◆ Instructions ◆
A: In the Southern Africa wildlife page, copy word for word the part that opens with the words containing "On the desert" and closes with "and Eastern Africa.".
B: According to the Southern Africa wildlife page, what is a group of meerkats called?
C: Continue the Southern Africa wildlife page, picking up after its final line.

◆ Excerpted text ◆

■ ■ ■ ■

Fauna - Page 1

Spending 13 weeks cycling around Southern Africa introduced us to an amazing number of new species which we had never before even heard of. We of course saw the "BIG 5" (lion, rhino, elephant, buffalo, and hippo), but also encountered the SMALLER hundreds, among which (in order of sighting): springbok, chacma baboon, meerkat, groundhog, cheetah, ground squirrel, hare, rabbit, feral desert horses, cape fur seals, stembok, zebra, leopard, caracal, various snakes (including the impressive sidewinding adder), hyena, gemsbok, dik-dik, kudu, impala, giraffe, sable antilope, warthog, blue wildebeest, eland, black-backed jackal, waterbuck, puku, bat-eared fox, rock-dassie, various bats, otter, vervet monkey, red letchwe, sitatunga, and crocodile.

Called the "Solar Panel Of The Animal World," meerkats use their dark-skinned, sparsely furred bellies to warm up. A group of meerkats, usually five to thirty members, is called a "mob" or a "gang."
The cheetah is the world's fastest land mammal, it can reach speeds of at least 105 km/hr. But becomes exhausted after a few hundred metres and therefore usually stalks prey to within 60 meters before unleashing its tremendous acceleration.
The ostrich is the world's largest living bird. It is wildly distributed throughout the savanna plains, and particularly common in the desert plains of western Namibia. The adult ostrich stands around 2 meters high and weighs up to 150 kg.
Sometype of spiky (like most living things in the desert) lizard.
On the desert plains of South-western Namibia live some the world's only wild desert-dwelling horses. The origin of these eccentric equines is unclear. These horses are protected inside the Diamond Area 1. The region where they live is so dry that the horses are relatively free of disease and parasites, and having been isolated so long, they're unlikely to have any immunity to disease, making them very valuable for scientfic purposes.
Flamingoes flock in large numbers to pools along the Namib desert coast, particularly around Walvis Bay and Luderitz (picture). They're excellent fliers and have been known to migrate 500 km overnight, following proliferations of algae and crustaceans not just along this barren coastline but all over Southern and Eastern Africa.
Can you beleive this is a nest? (for what? an ostrich?)
Nice big bull.
Just regular little farm goats.

■ ■ ■ ■

◆ Collected data ◆

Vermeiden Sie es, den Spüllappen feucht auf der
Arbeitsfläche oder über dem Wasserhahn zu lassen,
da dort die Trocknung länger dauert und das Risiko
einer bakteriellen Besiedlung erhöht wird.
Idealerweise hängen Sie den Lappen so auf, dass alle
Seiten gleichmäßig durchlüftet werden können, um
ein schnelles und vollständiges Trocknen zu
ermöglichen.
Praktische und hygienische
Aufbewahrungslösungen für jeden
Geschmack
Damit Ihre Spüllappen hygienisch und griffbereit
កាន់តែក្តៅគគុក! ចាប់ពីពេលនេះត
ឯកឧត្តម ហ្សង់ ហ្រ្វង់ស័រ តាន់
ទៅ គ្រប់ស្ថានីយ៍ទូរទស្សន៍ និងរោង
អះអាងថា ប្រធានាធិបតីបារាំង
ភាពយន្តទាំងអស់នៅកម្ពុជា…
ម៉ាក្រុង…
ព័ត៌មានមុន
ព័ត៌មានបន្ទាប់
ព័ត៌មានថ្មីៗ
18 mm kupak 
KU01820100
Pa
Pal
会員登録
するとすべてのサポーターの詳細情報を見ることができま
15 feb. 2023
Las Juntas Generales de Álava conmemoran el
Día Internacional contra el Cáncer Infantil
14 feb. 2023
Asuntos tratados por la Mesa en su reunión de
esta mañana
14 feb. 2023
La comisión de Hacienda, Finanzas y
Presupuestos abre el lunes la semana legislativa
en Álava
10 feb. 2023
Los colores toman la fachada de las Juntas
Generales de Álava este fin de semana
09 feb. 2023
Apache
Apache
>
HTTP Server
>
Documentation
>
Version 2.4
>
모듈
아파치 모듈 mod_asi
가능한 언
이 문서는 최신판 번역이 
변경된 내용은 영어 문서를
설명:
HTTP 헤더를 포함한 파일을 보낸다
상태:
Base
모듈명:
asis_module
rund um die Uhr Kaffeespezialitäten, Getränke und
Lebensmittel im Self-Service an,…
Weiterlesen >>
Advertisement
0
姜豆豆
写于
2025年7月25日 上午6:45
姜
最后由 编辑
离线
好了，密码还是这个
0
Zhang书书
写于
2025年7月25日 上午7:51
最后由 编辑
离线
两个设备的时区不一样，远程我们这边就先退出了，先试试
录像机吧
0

■ ■ ■ ■

◆ Your responses ◆
A:
On the desert plains of South-western Namibia live some the world's only wild desert-dwelling horses. The origin of these eccentric equines is unclear. These horses are protected inside the Diamond Area 1. The region where they live is so dry that the horses are relatively free of disease and parasites, and having been isolated so long, they're unlikely to have any immunity to disease, making them very valuable for scientfic purposes.
Flamingoes flock in large numbers to pools along the Namib desert coast, particularly around Walvis Bay and Luderitz (picture). They're excellent fliers and have been known to migrate 500 km overnight, following proliferations of algae and crustaceans not just along this barren coastline but all over Southern and Eastern Africa.

B: A "mob" or a "gang."

C:
We've encountered our fair share of snakes along the roads.
Plenty of bugs to keep us busy when no "real" animals were around.
Camel - made in Northern Africa.
Our good friend Schnitzel.
Domesticated peacock.
Average-sized termite mound.
The gemsbok can tolerate arid areas uninhabitable to most antelopes. It can survive without drinking (obtaining enough water from its food) and tolerates extreme heat. As a means of conserving water, gemsbok can let their body temperature climb to levels that would kill most mammals.
The rock dassie is a large rodent that is found in rocky terrain with good outlook and many small niches to provide cover from predators.
The impala is a unique antilope with no close relatives. It is gregarious, forming herds of up to 100 or so. The impala is known for its speed and ability to leap - it can spring as far as 10 meters in one bound, or 3 meters in the air.
The blue wildebeest is gregarious, forming herds of thousands in some parts of Africa, often in association with zebras and other herbivores. It is a grazer, and moves constantly in search of good pasture and water.
The yellow-billed hornbill.
The name 'giraffe' is derived from the Arabic word zarafah (the one who walks quickly). The giraffe is the world's tallest mammal, exploiting a zone of foliage inaccessible to all other herbivores except for elephants.
Zebras are grazers but occasionally browse on leaves and scrub. The social system centres on small groups of related mares over which stallions fight fiercely.
Africa's smallest (and cutest, naturally) antelope: The tiny dik-dik.